The most popular messaging app in the world is WhatsApp. The Facebook owned app offers text, video chat, end-to-end encryption, read receipts and much more. WhatsApp has over 1.6 billion monthly active users putting it ahead of rivals Facebook Messenger and WeChat.
In the states, WhatsApp is third behind Facebook Messenger and Snapchat. In the U.S., WhatsApp is seen as a tool for consumers and used mostly as a tool for sending and receiving messages. Outside of the U.S., especially in developing countries, WhatsApp is used as a tool for businesses to reach consumers and customers. This is similar to the plan that the Cross Carrier Messaging Initiative (CCMI), created by Verizon, AT&T, T-Mobile and Sprint, has for the Rich Communication Services (RCS) app it plans to release later this year. As RCS does, WhatsApp runs over your phone's internet or Wi-Fi connection.
Spotted first by Android Police, WhatsApp has become only the second non-Google Android app to reach five billion installs. The first to reach this milestone? That would be WhatsApp's owner Facebook. The app was bundled on some Samsung smartphones in the past, and on some Huawei units too. Still, the vast majority of installs came from the Play Store making this quite an achievement for the messaging app.

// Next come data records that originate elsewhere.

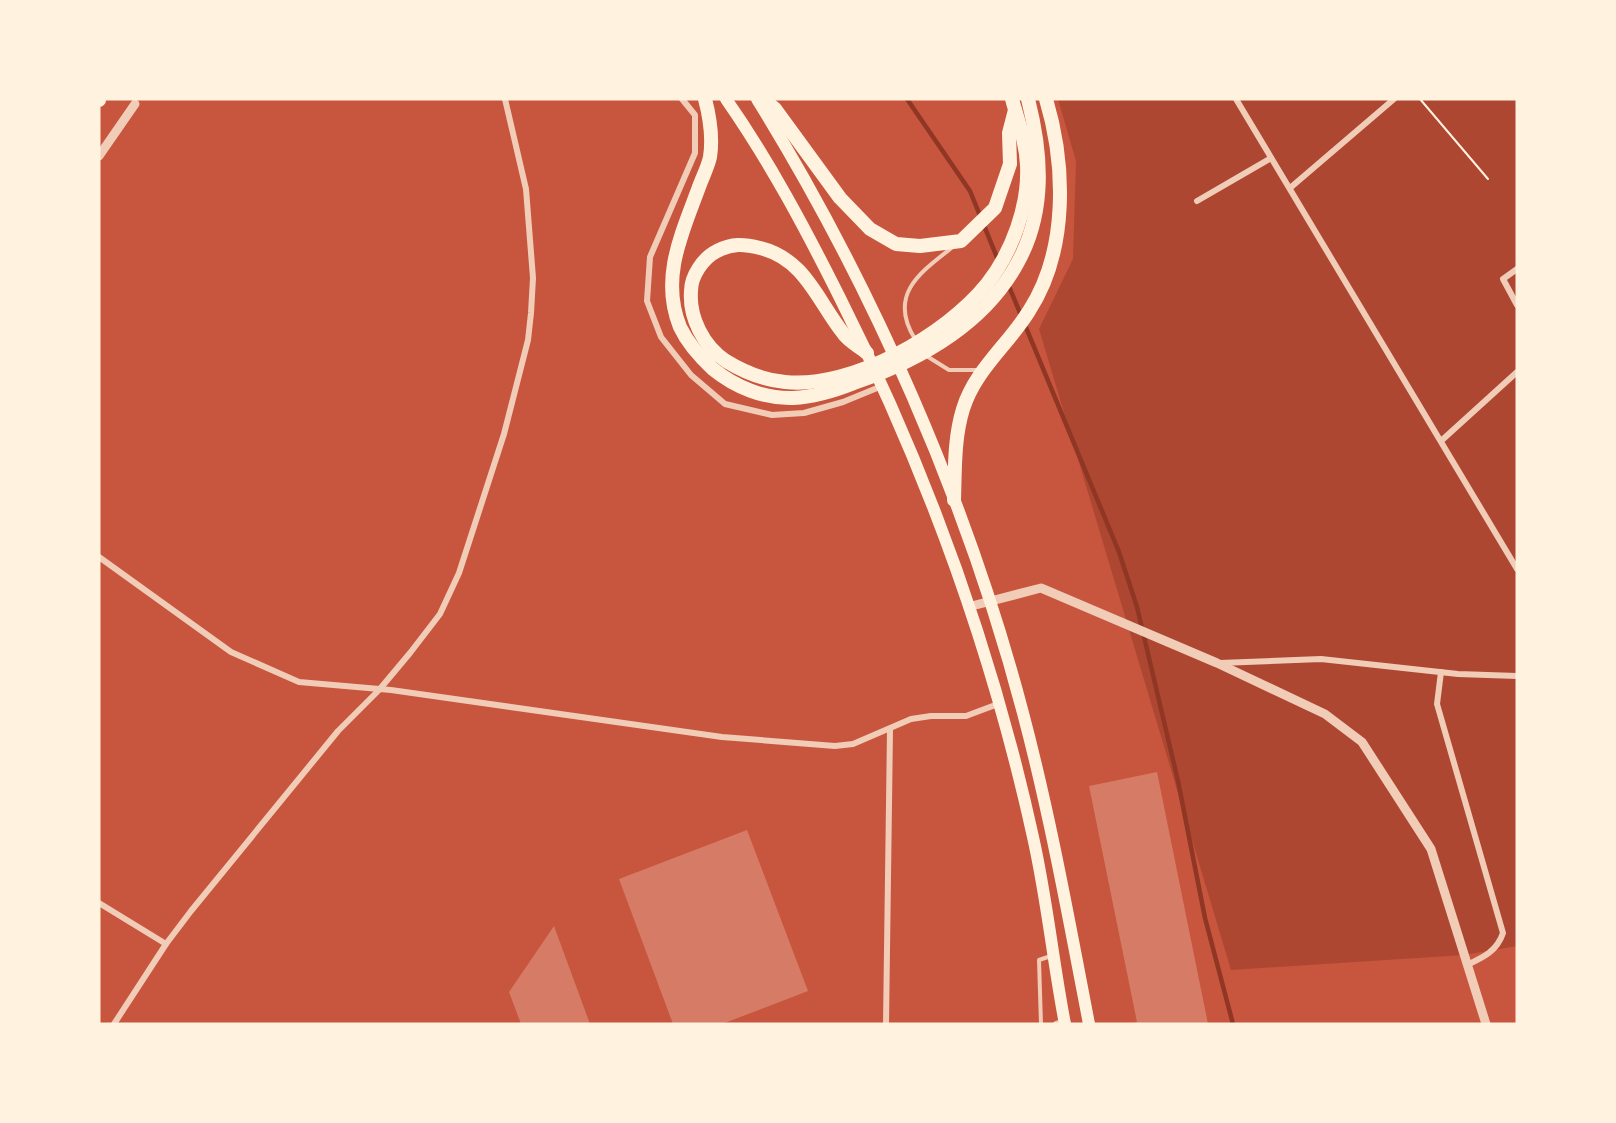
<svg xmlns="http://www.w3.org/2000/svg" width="1616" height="1123" font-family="'Golos Text',sans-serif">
<rect width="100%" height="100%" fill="#c8553d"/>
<path fill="#ae4732" d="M 1058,99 L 1517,99 L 1517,946 L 1464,955 L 1231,970 L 1039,329 L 1073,259 L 1076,161 Z"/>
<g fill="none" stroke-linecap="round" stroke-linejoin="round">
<g stroke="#8f3625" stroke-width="4.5">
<path d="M 907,99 L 970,191 L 998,260"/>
<path d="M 1008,284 L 1119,552 L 1137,607 L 1178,781 L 1205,918 L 1233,1024"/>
</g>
</g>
<g fill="#d67c66">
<path d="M 1157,772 L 1208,1024 L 1130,1024 L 1137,1022 L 1089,786 Z"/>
<path d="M 747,830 L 808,991 L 722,1024 L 673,1024 L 619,879 Z"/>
<path d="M 554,926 L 590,1024 L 521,1024 L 509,992 Z"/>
</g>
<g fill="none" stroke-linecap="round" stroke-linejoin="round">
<path stroke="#fff3e0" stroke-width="2" d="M 1420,99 L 1488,179"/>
<g stroke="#f1ccb7" stroke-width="4">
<path d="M 915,339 C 887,294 921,272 954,246"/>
<path d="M 925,355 L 949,370 L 979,370"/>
<path d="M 1041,1024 L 1039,960 L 1051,956"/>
</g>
<g stroke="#f1ccb7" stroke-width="6">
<path d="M 682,99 L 695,115 L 695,153 L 650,257 L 647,301 L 661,337 L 691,375 L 725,404 L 772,415 L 804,413 L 843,402 L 882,386"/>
<path d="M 1236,99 L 1517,569"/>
<path d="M 1290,188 L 1394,99"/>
<path d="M 1197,201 L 1271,158"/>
<path d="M 1517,269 L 1503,279 L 1517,305"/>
<path d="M 1441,441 L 1517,372"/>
<path d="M 99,557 L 231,652 L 299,682 L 391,690 L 722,737 L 835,746 L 853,744 L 911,719 L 931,716 L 966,716 L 998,704"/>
<path d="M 1220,663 L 1321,659 L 1458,674 L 1517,676"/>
<path d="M 1441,672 L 1437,704 L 1503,933 C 1497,951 1484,957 1467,965"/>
<path d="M 99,903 L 166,944"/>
<path d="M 114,1024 L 166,944 L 191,911 L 338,731 L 379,690 L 410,653 L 440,614 L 459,573 L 504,434 L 528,340 L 531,313 L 533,278 L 526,189 L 505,99"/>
<path d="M 886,1024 L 890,730"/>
<path d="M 1056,1024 L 1064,1021"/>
</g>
<g stroke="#f1ccb7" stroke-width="9">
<path d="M 99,156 L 135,104"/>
<path d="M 968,607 L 1041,588 L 1217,663 L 1325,714 L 1362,742 L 1431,849 L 1486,1024"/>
</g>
<g stroke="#fff3e0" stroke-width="12">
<path d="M 726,99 C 770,162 806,230 840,298 C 926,469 992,650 1033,837 C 1047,899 1053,962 1065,1024"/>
<path d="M 757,99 C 872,285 967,500 1023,713 C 1050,815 1069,920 1089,1024"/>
</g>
<g stroke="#fff3e0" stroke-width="14">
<path d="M 705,99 C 710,118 713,138 710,157 C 708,167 702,178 699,187 C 682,233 660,278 680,327 C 688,344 699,356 713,369 C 735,387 764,399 793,398 C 814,397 834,391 854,383 C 918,361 985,324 1018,262 C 1046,211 1042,154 1028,99"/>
<path d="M 763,99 L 775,109 L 840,198 L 870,229 L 896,244 L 920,246 L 961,241 L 995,208 L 1010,164 L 1009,133 L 1015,110"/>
<path d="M 99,100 L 99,99"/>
<path d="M 867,353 C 860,347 848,341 843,333 C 817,300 805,259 760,248 C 744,244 732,243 717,251 C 703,258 691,276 691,291 C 689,317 703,346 726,361 C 744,372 763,380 785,382 C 852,389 946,335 987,284 C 1012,252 1029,206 1027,165 C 1026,142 1018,121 1012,99"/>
<path d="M 954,500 C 955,470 954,438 963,409 C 975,370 1008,345 1029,311 C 1068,251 1066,166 1046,99"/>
</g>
</g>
<rect width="1616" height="1123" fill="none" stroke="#fff3e0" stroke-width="201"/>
</svg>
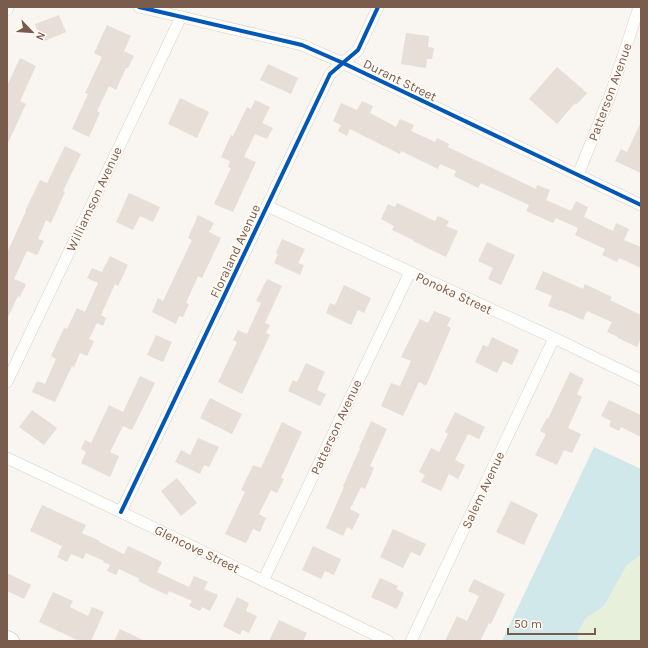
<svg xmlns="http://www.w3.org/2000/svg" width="648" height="648" font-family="Karla,sans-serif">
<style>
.green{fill:#e7f0db}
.water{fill:#d0e8ea}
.building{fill:#e6ded7}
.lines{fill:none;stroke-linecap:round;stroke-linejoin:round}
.street-casing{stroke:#d7d1cb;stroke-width:12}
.secondary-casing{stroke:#d9d2cb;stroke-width:18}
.street{stroke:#fefefd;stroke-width:11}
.secondary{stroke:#fefefd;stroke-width:16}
.cycleway-casing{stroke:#fffaf3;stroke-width:6}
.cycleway{stroke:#0057b8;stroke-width:4}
.labels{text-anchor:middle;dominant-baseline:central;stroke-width:3.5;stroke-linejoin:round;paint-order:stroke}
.street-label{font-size:13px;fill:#7a5c4d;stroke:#fffaf3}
</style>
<rect width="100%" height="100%" fill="#f9f5f0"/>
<polygon class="green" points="641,555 641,641 578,641 578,632 586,618 604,606 627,565"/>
<polygon class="water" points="594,447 641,469 641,555 627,565 604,606 586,618 578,632 578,641 502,641"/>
<g class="building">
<polygon points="59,15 66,32 42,42 35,24"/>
<polygon points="107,25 131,36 124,51 134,56 128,68 126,68 116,90 109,86 97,111 100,113 89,137 72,129 88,94 85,93 102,57 94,53"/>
<polygon points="406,33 429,36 428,47 434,48 432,59 427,59 426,68 401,64"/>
<polygon points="20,58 36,66 20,101 26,104 7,145 7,86"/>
<polygon points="268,64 298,78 291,94 260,80"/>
<polygon points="557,67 587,93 576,105 575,103 557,124 529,99"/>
<polygon points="180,98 209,112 197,138 168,124"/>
<polygon points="255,100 270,107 262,123 273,128 267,139 255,134 244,157 256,162 233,212 214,204 231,168 228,167 230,161 221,157 231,135 233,136 247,107 251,109"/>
<polygon points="362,101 373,106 370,113 396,127 400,119 414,125 411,131 435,142 437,138 449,144 448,147 536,189 537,185 550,190 546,200 571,211 576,201 588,207 584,217 613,231 616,223 629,229 624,240 641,247 641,268 619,258 617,262 602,255 605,249 575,235 578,228 556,218 553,223 526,211 529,205 481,183 478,188 454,176 456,171 440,164 438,169 401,151 400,154 350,129 347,136 338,131 341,125 333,121 341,103 357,110"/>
<polygon points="641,122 641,173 615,161 621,149 627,152"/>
<polygon points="65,146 81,154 63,191 65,192 51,223 46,220 38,239 44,241 37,255 27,251 14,279 26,284 20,297 18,296 7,319 7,253 26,211 25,211 40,180 47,183"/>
<polygon points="129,193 160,207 153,222 140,216 133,230 116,222"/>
<polygon points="397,203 435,221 438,216 449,221 446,226 458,231 446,257 413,241 413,240 392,230 394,226 381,219 388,204 395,207"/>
<polygon points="198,215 214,223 209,232 221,238 202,278 198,276 186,303 189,304 183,317 179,316 176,324 152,312 158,298 163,301 192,240 188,238"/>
<polygon points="282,239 305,249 298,263 304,265 300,275 274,263 278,254 276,253"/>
<polygon points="487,242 515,255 501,285 488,279 493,268 478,261"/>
<polygon points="110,256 128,265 118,286 115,284 101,315 106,318 103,326 97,323 89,339 94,341 87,356 80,353 74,367 72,366 55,402 32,392 37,381 45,384 56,359 51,356 64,328 67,329 77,308 85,312 98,283 87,278 92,268 102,272"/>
<polygon points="543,271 583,289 585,284 612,297 610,300 641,315 641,339 637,347 618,338 618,337 607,332 612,322 587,311 583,320 560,310 560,311 548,306 552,296 535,289"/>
<polygon points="267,279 282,286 265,323 270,325 266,333 270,335 242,394 218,382 237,342 233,340 238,330 247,334 261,303 256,301"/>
<polygon points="344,285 371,298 364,313 358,310 351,325 326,313 330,303 335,305"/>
<polygon points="434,311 451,318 447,326 451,328 426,386 419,382 403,416 381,406 391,383 400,386 411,361 401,357 420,319 428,323"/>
<polygon points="156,335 172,342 163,362 147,355"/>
<polygon points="492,337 519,350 512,365 503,361 497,373 475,362 483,345 488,347"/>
<polygon points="306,363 325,372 317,390 326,394 320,406 288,391 293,380 297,382"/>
<polygon points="570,372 584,379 577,394 582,397 568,428 581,434 572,453 564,450 557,465 535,455 546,434 540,431 547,418 548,419"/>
<polygon points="140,376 155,383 132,430 123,426 110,452 119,456 110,477 81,463 86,452 81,449 85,440 91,443 109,405 123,412"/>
<polygon points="210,398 242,414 232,434 200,418"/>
<polygon points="609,400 641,415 641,437 621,427 619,431 609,426 611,421 601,416"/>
<polygon points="32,410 57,428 44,445 19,427"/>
<polygon points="455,412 485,427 479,439 468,434 455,460 465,465 458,479 449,474 441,491 421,482 425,475 419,472 431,448 439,452 448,434 445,432"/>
<polygon points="371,421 387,429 370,466 374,468 365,489 361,487 350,509 360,514 352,530 347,527 343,536 326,528 344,487 343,486 360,448 359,448"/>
<polygon points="282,422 302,432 281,478 284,479 277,493 271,490 259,514 266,518 260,532 253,529 246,543 225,534 245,492 241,490 253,465 261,468"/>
<polygon points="198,438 219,447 209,467 204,465 200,474 175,462 181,450 190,455"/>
<polygon points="177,478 197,503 181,516 161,491"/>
<polygon points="511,501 538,514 524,545 496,532"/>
<polygon points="42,505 86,525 82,533 100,541 99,542 124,554 128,546 162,562 157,572 189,587 194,576 208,582 204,589 218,595 210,611 202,607 200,611 189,606 192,601 169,591 167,595 138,581 140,579 119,569 116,575 107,571 110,565 103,562 104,561 86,553 83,559 71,554 67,562 57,557 62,546 30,531"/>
<polygon points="393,529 426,544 420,556 411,552 403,568 380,557"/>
<polygon points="313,546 341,559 334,575 325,571 321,579 302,570"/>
<polygon points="7,573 31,585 24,599 7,591"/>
<polygon points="380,578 398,586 396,589 404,593 397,609 371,597"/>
<polygon points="474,579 505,594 491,624 489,623 480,641 445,641 457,616 467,621 479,596 468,591"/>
<polygon points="53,592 73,601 70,607 88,616 92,607 104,612 91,641 79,641 39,622"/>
<polygon points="237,597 249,603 246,611 257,616 249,633 242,630 240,635 223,626"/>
<polygon points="279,620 307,633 303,641 269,641"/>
<polygon points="120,629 145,641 114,641"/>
</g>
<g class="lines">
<defs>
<g id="street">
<polyline points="139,7 302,45 343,63 641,205"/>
<polyline points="7,10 8,7"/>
<polyline points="578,175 611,93 639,7"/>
<polyline points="267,206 554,338 641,380"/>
<polyline points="7,382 181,17"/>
<polyline points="7,458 121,512 388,641"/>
<polyline points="121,512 330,74 358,50 378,7"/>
<polyline points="263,581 410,272"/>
<polyline points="411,641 554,338"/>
</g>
<polyline id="secondary" points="7,639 11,641"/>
</defs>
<use href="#street" class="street-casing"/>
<use href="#secondary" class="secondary-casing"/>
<use href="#street" class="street"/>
<use href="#secondary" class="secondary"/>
<defs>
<g id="cycleway">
<polyline points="139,7 302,45 343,63 641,205"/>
<polyline points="121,512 330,74 358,50 378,7"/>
</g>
</defs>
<use href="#cycleway" class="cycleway-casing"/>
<use href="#cycleway" class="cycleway"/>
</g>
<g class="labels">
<g class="street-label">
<text transform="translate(400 80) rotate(26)">Durant Street</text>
<text transform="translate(610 92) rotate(-70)">Patterson Avenue</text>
<text transform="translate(94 199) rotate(-65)">Williamson Avenue</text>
<text transform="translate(235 251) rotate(-65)">Floraland Avenue</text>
<text transform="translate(454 293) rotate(25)">Ponoka Street</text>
<text transform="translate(336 427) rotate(-65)">Patterson Avenue</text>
<text transform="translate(483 490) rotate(-65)">Salem Avenue</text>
<text transform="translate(197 549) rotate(26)">Glencove Street</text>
</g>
</g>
<rect width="648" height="648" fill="none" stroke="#7a5c4d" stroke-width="16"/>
<g transform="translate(32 32) rotate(115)" stroke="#fffaf3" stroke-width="3" paint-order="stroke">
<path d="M0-3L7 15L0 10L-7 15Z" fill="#7a5c4d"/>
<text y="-6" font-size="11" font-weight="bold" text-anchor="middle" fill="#7a5c4d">N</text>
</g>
<path d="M508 628v6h87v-6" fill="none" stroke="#7a5c4d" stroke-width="2"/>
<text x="514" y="628" font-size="12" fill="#7a5c4d" stroke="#fffaf3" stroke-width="3" paint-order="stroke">50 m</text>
</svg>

Speaking of WhatsApp, if you had issues with the app this morning, it wasn't just you. According to DownDetector, the number of complaints it received about WhatsApp soared from just one at 5:26 am ET to 622 two hours later. Most of the complaints came from outside of the U.S. in places such as Switzerland, Israel, Malaysia, and France to name a few. 63% of the complaints were related to the inability to send or receive messages. 35% could not connect to the site while 1% could not log-in. The good news is that whatever the problem was, it has been fixed and service has returned to normal.